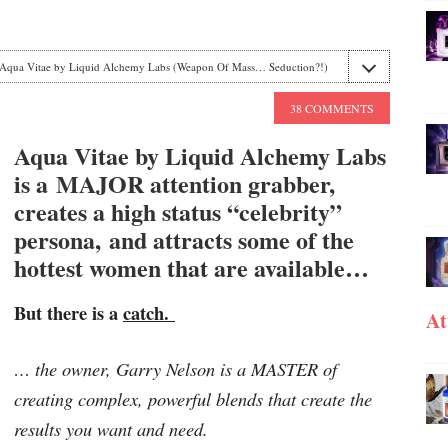
Aqua Vitae by Liquid Alchemy Labs (Weapon Of Mass… Seduction?!)
38 COMMENTS
Aqua Vitae by Liquid Alchemy Labs
is a MAJOR attention grabber,
creates a high status “celebrity”
persona, and attracts some of the
hottest women that are available…
But there is a
catch.
At
… the owner, Garry Nelson is a MASTER of
creating complex, powerful blends that create the
results you want and need.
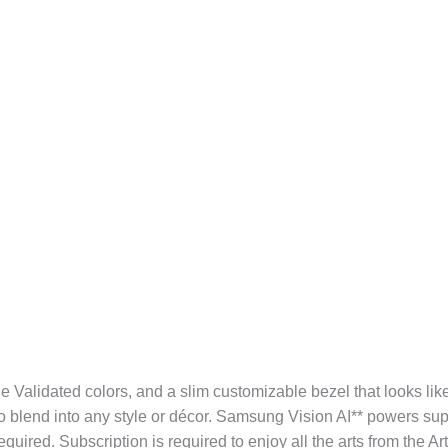
ne Validated colors, and a slim customizable bezel that looks like
o blend into any style or décor. Samsung Vision AI** powers su
ired. Subscription is required to enjoy all the arts from the Ar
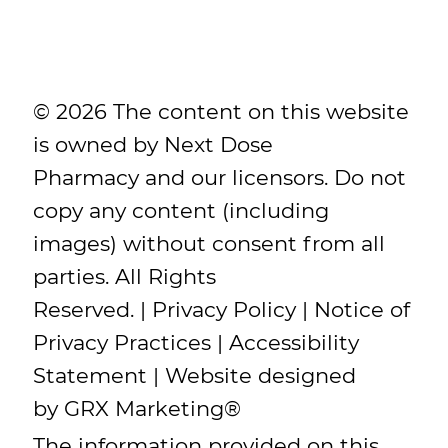
© 2026 The content on this website
is owned by Next Dose
Pharmacy and our licensors. Do not
copy any content (including
images) without consent from all
parties. All Rights
Reserved. |
Privacy Policy
|
Notice of
Privacy Practices
|
Accessibility
Statement
| Website designed
by
GRX Marketing
®
The information provided on this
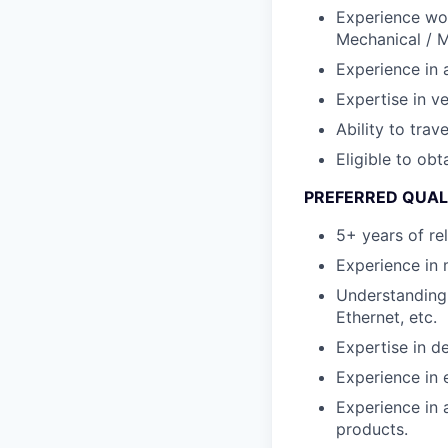
Experience work
Mechanical / M
Experience in 
Expertise in ve
Ability to tra
Eligible to obt
PREFERRED QUAL
5+ years of re
Experience in 
Understanding 
Ethernet, etc.
Expertise in 
Experience in
Experience in 
products.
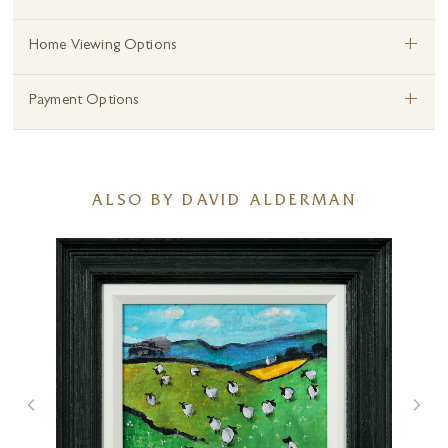
+
Home Viewing Options
+
Payment Options
ALSO BY DAVID ALDERMAN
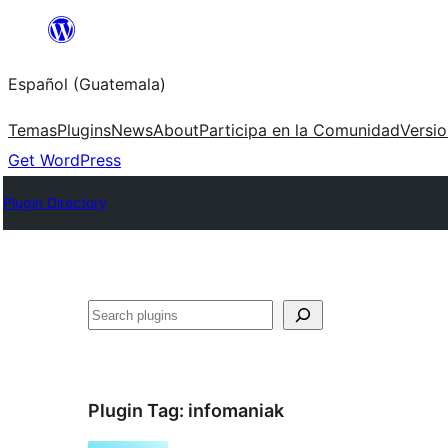
Skip
to
Español (Guatemala)
content
Temas
Plugins
News
About
Participa en la Comunidad
Versi
Get WordPress
Plugin Directory
Buscar
Plugin Tag:
infomaniak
┄┄┄┄┄┄┄┄┄┄
TASK TO CARRY OUT: For the word "Options", say how many lines of the data include it, with nothing else in the reply.

FINISHED EXERCISE: 2